Immediately postpartum, the uterus decreases in size to the level of the umbilicus (ie, 20-week sized). The uterus undergoes gradual involution by 1-2 cm/day and may remain abdominally palpable (eg, 14-week sized) for up to 9 days postpartum. Therefore, atypical presentations of acute appendicitis can occur postpartum due to displacement of the appendix by the enlarged uterus.
(Choices B and D) Postpartum endometritis presents with fever and abdominal pain; however, it also causes uterine tenderness, purulent lochia, and heavy vaginal bleeding (not seen in this patient). Septic pelvic thrombophlebitis is a rare diagnosis associated with endometritis and is characterized by relapsing-remitting fevers. However, neither diagnosis causes rebound or guarding (ie, peritoneal signs) because the infection is either contained in the uterine cavity (endometritis) or in the retroperitoneum (septic pelvic thrombophlebitis).
(Choices C and E) Patients with a fascial dehiscence or a strangulated incisional hernia can present postoperatively with nausea and abdominal pain. However, patients usually have copious serosanguineous discharge and either an incisional bulge or fluctuant mass (ie, bowel).

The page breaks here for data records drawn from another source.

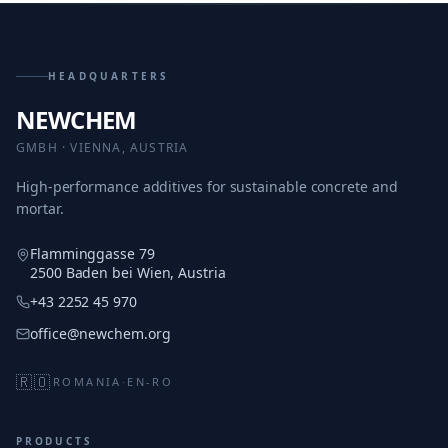
HEADQUARTERS
NEWCHEM
GMBH · VIENNA, AUSTRIA
High-performance additives for sustainable concrete and
mortar.
Flamminggasse 79
2500 Baden bei Wien, Austria
+43 2252 45 970
office@newchem.org
🇷🇴
ROMANIA
·
EN-RO
PRODUCTS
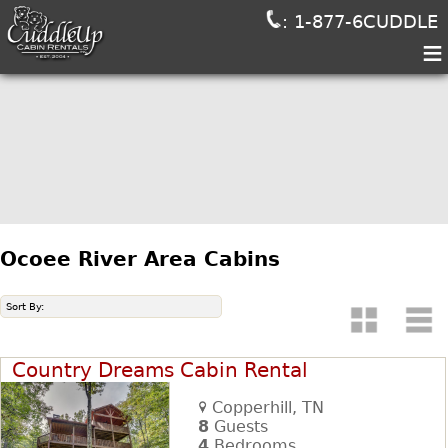
: 1-877-6CUDDLE
≡
Ocoee River Area Cabins
Sort By:
Country Dreams Cabin Rental
Copperhill, TN
8
Guests
4
Bedrooms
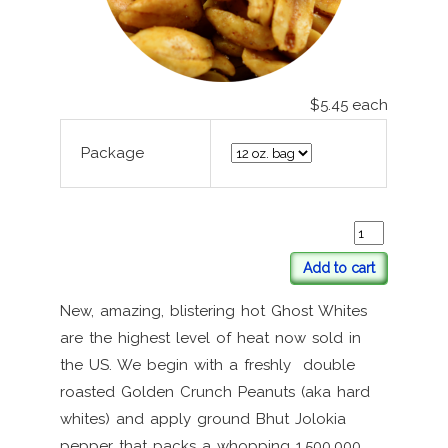
$5.45
each
Package
Add to cart
New, amazing, blistering hot Ghost Whites
are the highest level of heat now sold in
the US. We begin with a freshly double
roasted Golden Crunch Peanuts (aka hard
whites) and apply ground Bhut Jolokia
pepper that packs a whopping 1,500,000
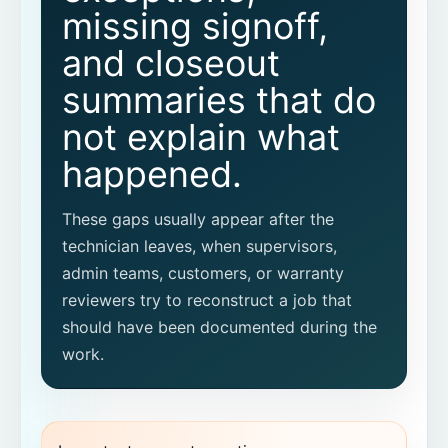
What warranty workflow should we pilot
missing signoff,
first?
and closeout
summaries that do
not explain what
happened.
These gaps usually appear after the
technician leaves, when supervisors,
admin teams, customers, or warranty
reviewers try to reconstruct a job that
should have been documented during the
work.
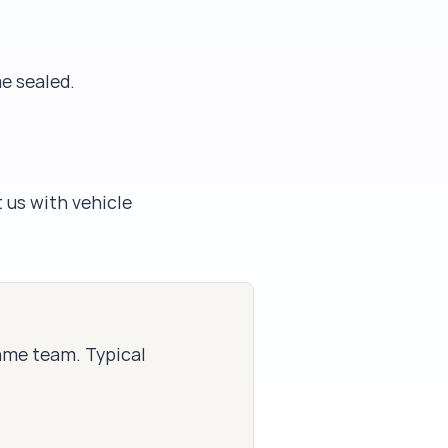
me sealed.
 us with vehicle
same team. Typical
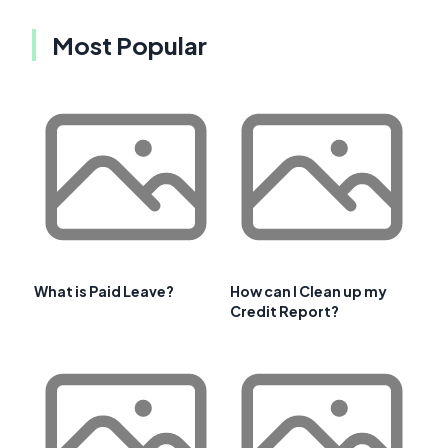
Most Popular
What is Paid Leave?
How can I Clean up my
Credit Report?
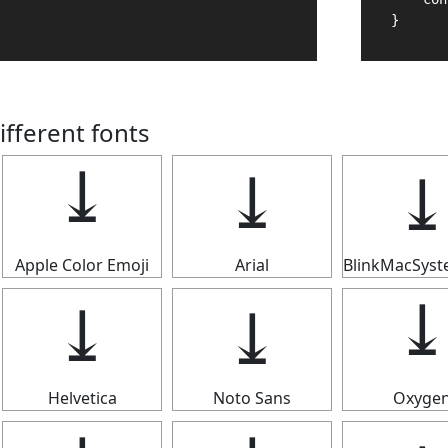
}
ifferent fonts
⤓
⤓
Apple Color Emoji
Arial
BlinkMacSys
⤓
⤓
Helvetica
Noto Sans
Oxyge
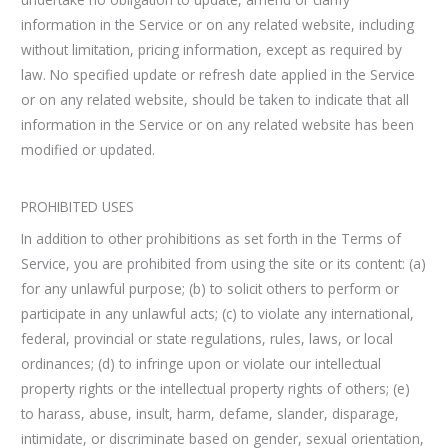
information in the Service or on any related website, including
without limitation, pricing information, except as required by
law. No specified update or refresh date applied in the Service
or on any related website, should be taken to indicate that all
information in the Service or on any related website has been
modified or updated.
PROHIBITED USES
In addition to other prohibitions as set forth in the Terms of
Service, you are prohibited from using the site or its content: (a)
for any unlawful purpose; (b) to solicit others to perform or
participate in any unlawful acts; (c) to violate any international,
federal, provincial or state regulations, rules, laws, or local
ordinances; (d) to infringe upon or violate our intellectual
property rights or the intellectual property rights of others; (e)
to harass, abuse, insult, harm, defame, slander, disparage,
intimidate, or discriminate based on gender, sexual orientation,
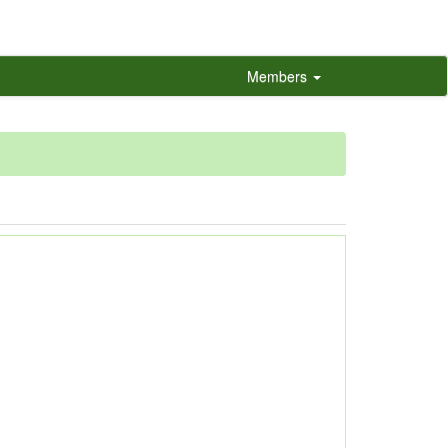
Members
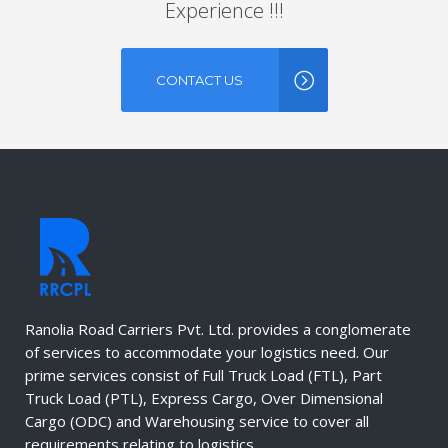
Experience !!!
CONTACT US
Ranolia Road Carriers Pvt. Ltd. provides a conglomerate
of services to accommodate your logistics need. Our
prime services consist of Full Truck Load (FTL), Part
Truck Load (PTL), Express Cargo, Over Dimensional
Cargo (ODC) and Warehousing service to cover all
requirements relating to logistics.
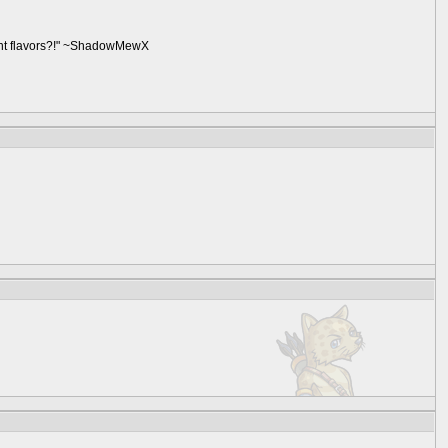
ent flavors?!" ~ShadowMewX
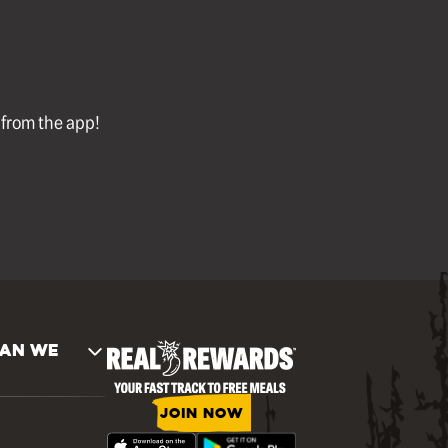
l from the app!
AN WE
JOIN NOW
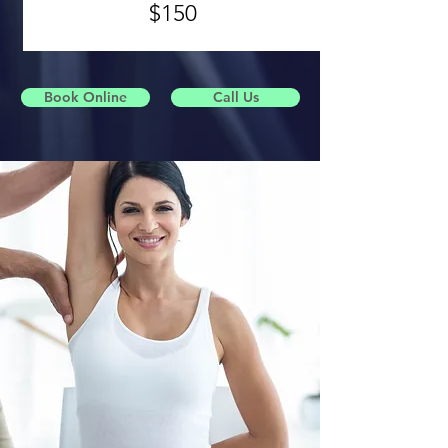
$150
Book Online
Call Us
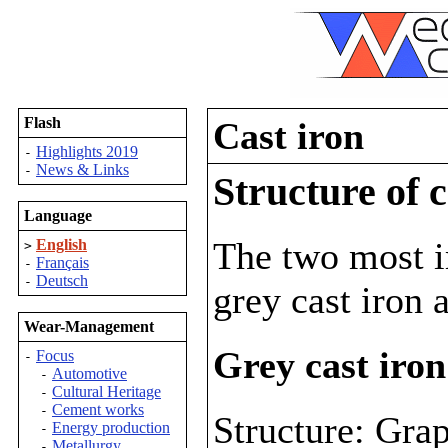
Flash
Cast iron
Highlights 2019
-
News & Links
-
Structure of c
Language
The two most im
English
>
Français
-
Deutsch
-
grey cast iron 
Wear-Management
Grey cast iron
Focus
-
Automotive
-
Cultural Heritage
-
Cement works
-
Structure: Grap
Energy production
-
Metallurgy
-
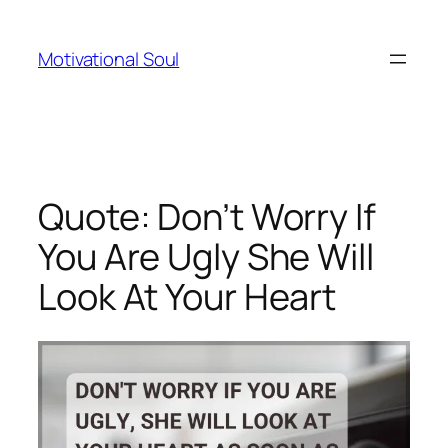
Skip
to
Motivational Soul
content
Quote: Don’t Worry If
You Are Ugly She Will
Look At Your Heart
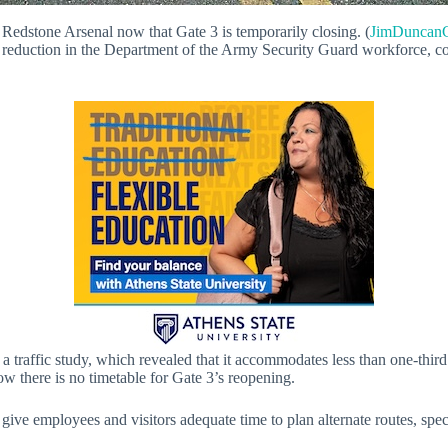
g Redstone Arsenal now that Gate 3 is temporarily closing. (
JimDuncanC
reduction in the Department of the Army Security Guard workforce, combi
a traffic study, which revealed that it accommodates less than one-third
now there is no timetable for Gate 3’s reopening.
o give employees and visitors adequate time to plan alternate routes, sp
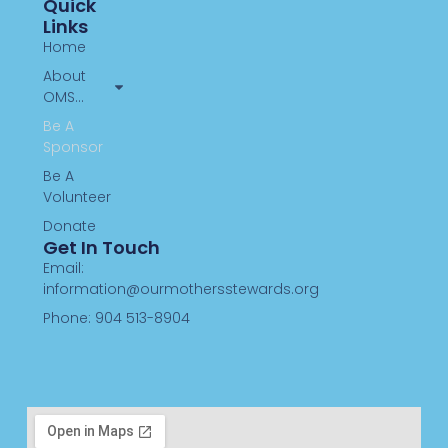
Quick
Links
Home
About
OMS…
Be A
Sponsor
Be A
Volunteer
Donate
Get In Touch
Email:
information@ourmothersstewards.org
Phone: 904 513-8904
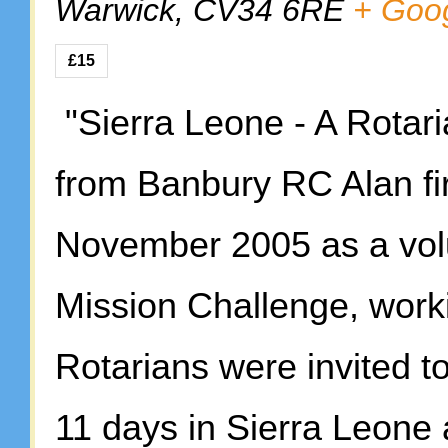
Warwick
,
CV34 6RE
+ Goo
£15
"Sierra Leone - A Rotari
from Banbury RC Alan fir
November 2005 as a vol
Mission Challenge, work
Rotarians were invited t
11 days in Sierra Leone 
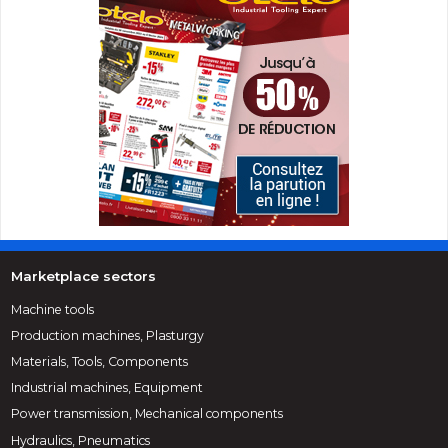
Marketplace sectors
Machine tools
Production machines, Plasturgy
Materials, Tools, Components
Industrial machines, Equipment
Power transmission, Mechanical components
Hydraulics, Pneumatics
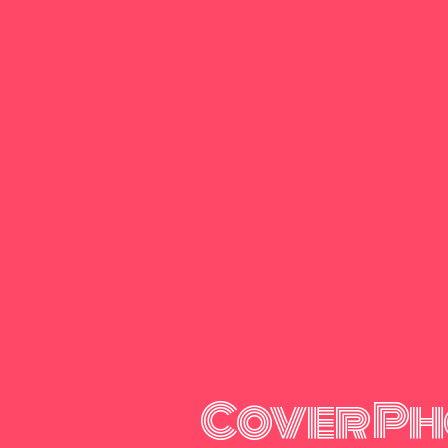
Cover Ph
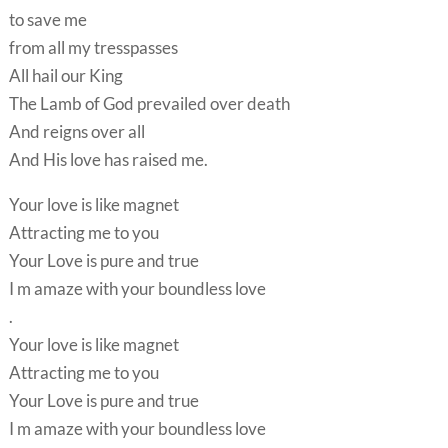
to save me
from all my tresspasses
All hail our King
The Lamb of God prevailed over death
And reigns over all
And His love has raised me.
Your love is like magnet
Attracting me to you
Your Love is pure and true
I m amaze with your boundless love
.
Your love is like magnet
Attracting me to you
Your Love is pure and true
I m amaze with your boundless love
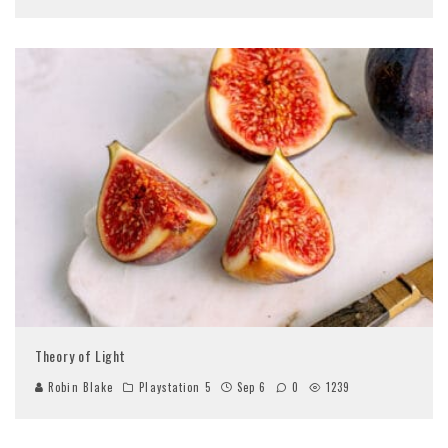
Theory of Light
Robin Blake
Playstation 5
Sep 6
0
1239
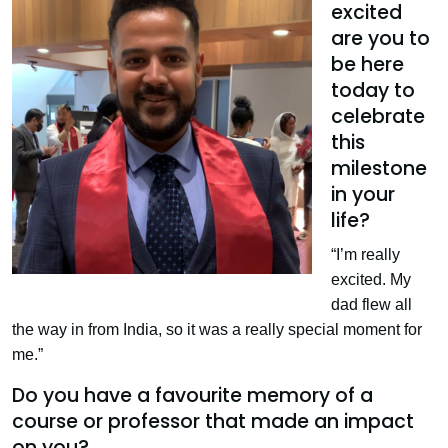
excited
are you to
be here
today to
celebrate
this
milestone
in your
life?
“I’m really
excited. My
dad flew all
the way in from India, so it was a really special moment for
me.”
Do you have a favourite memory of a
course or professor that made an impact
on you?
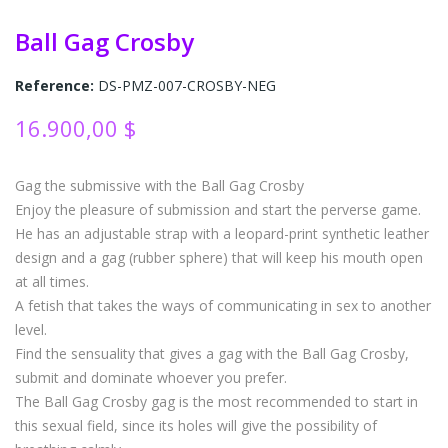
Ball Gag Crosby
Reference:
DS-PMZ-007-CROSBY-NEG
16.900,00 $
Gag the submissive with the Ball Gag Crosby
Enjoy the pleasure of submission and start the perverse game.
He has an adjustable strap with a leopard-print synthetic leather
design and a gag (rubber sphere) that will keep his mouth open
at all times.
A fetish that takes the ways of communicating in sex to another
level.
Find the sensuality that gives a gag with the Ball Gag Crosby,
submit and dominate whoever you prefer.
The Ball Gag Crosby gag is the most recommended to start in
this sexual field, since its holes will give the possibility of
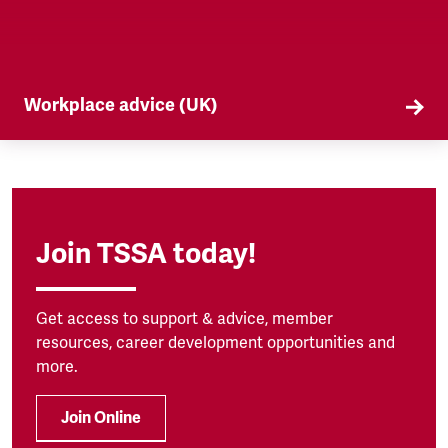
Workplace advice (UK)
TSSA offers workplace advice on a range of
subjects to our members, from TUPE to
discrimination. Find out more here.
Join TSSA today!
Get access to support & advice, member
resources, career development opportunities and
more.
Join Online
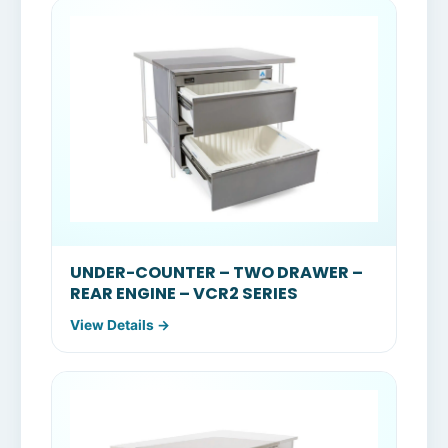
UNDER-COUNTER – TWO DRAWER –
REAR ENGINE – VCR2 SERIES
View Details →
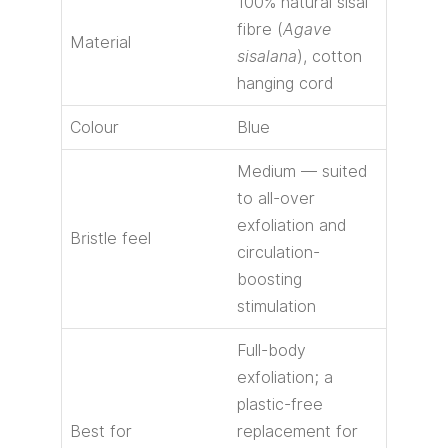
100% natural sisal
fibre (
Agave
Material
sisalana
), cotton
hanging cord
Colour
Blue
Medium — suited
to all-over
exfoliation and
Bristle feel
circulation-
boosting
stimulation
Full-body
exfoliation; a
plastic-free
Best for
replacement for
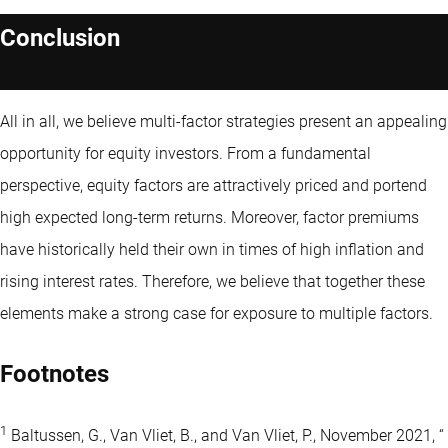
Conclusion
All in all, we believe multi-factor strategies present an appealing
opportunity for equity investors. From a fundamental
perspective, equity factors are attractively priced and portend
high expected long-term returns. Moreover, factor premiums
have historically held their own in times of high inflation and
rising interest rates. Therefore, we believe that together these
elements make a strong case for exposure to multiple factors.
Footnotes
1
Baltussen, G., Van Vliet, B., and Van Vliet, P., November 2021, “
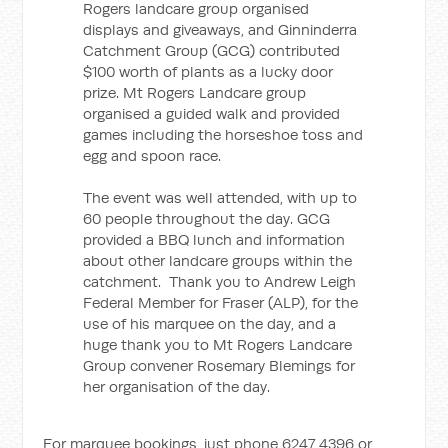
Rogers landcare group organised
displays and giveaways, and Ginninderra
Catchment Group (GCG) contributed
$100 worth of plants as a lucky door
prize. Mt Rogers Landcare group
organised a guided walk and provided
games including the horseshoe toss and
egg and spoon race.
The event was well attended, with up to
60 people throughout the day. GCG
provided a BBQ lunch and information
about other landcare groups within the
catchment. Thank you to Andrew Leigh
Federal Member for Fraser (ALP), for the
use of his marquee on the day, and a
huge thank you to Mt Rogers Landcare
Group convener Rosemary Blemings for
her organisation of the day.
For marquee bookings, just phone 6247 4396 or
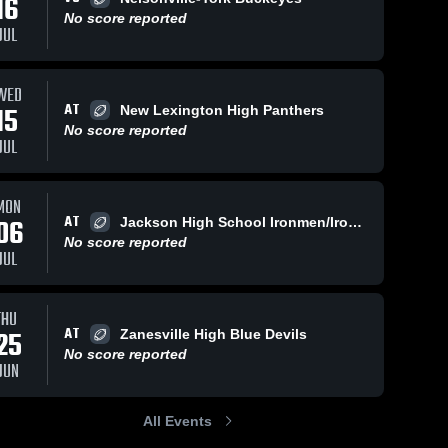
16
No score reported
JUL
06
Views
Oct 11, 2025
202
Views
Oct 6, 2025
WED
AT
15
New Lexington High Panthers
Recap:
Recap:
Share
Share
No score reported
Sheridan vs.
Sheridan vs.
JUL
Sheridan 
Morgan 2025
Sheridan 
Philo 2025
High 
High 
School
School
MON
AT
06
Jackson High School Ironmen/Ironladies
No score reported
JUL
THU
AT
25
Zanesville High Blue Devils
No score reported
JUN
All Events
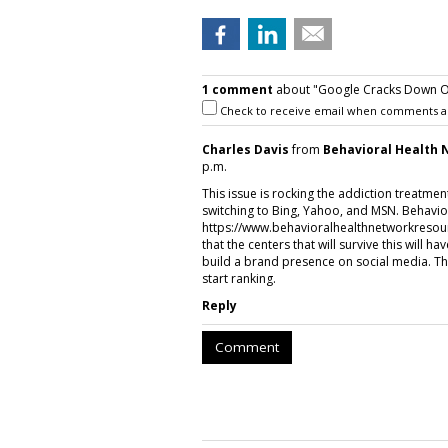
1 comment
about "Google Cracks Down On
Check to receive email when comments a
Charles Davis
from
Behavioral Health
p.m.
This issue is rocking the addiction treatme
switching to Bing, Yahoo, and MSN. Behavior
https://www.behavioralhealthnetworkresou
that the centers that will survive this will ha
build a brand presence on social media. Thi
start ranking.
Reply
Comment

(Choice F) Uterine incarceration is a rare disorder that occurs during pregnancy as a retroverted uterus enlarges and the fundus becomes entrapped under the sacral promontory. Patients have pelvic pain and urinary retention due to bladder obstruction. Uterine incarceration does not occur postpartum because the uterus becomes progressively smaller (involutes) and is therefore unlikely to become entrapped.
Educational objective:
Acute appendicitis typically presents with fever, nausea, vomiting, and right lower quadrant pain. Diagnosis of acute appendicitis is mainly clinical, but atypical presentations can occur postpartum due to displacement of the appendix by the enlarged uterus.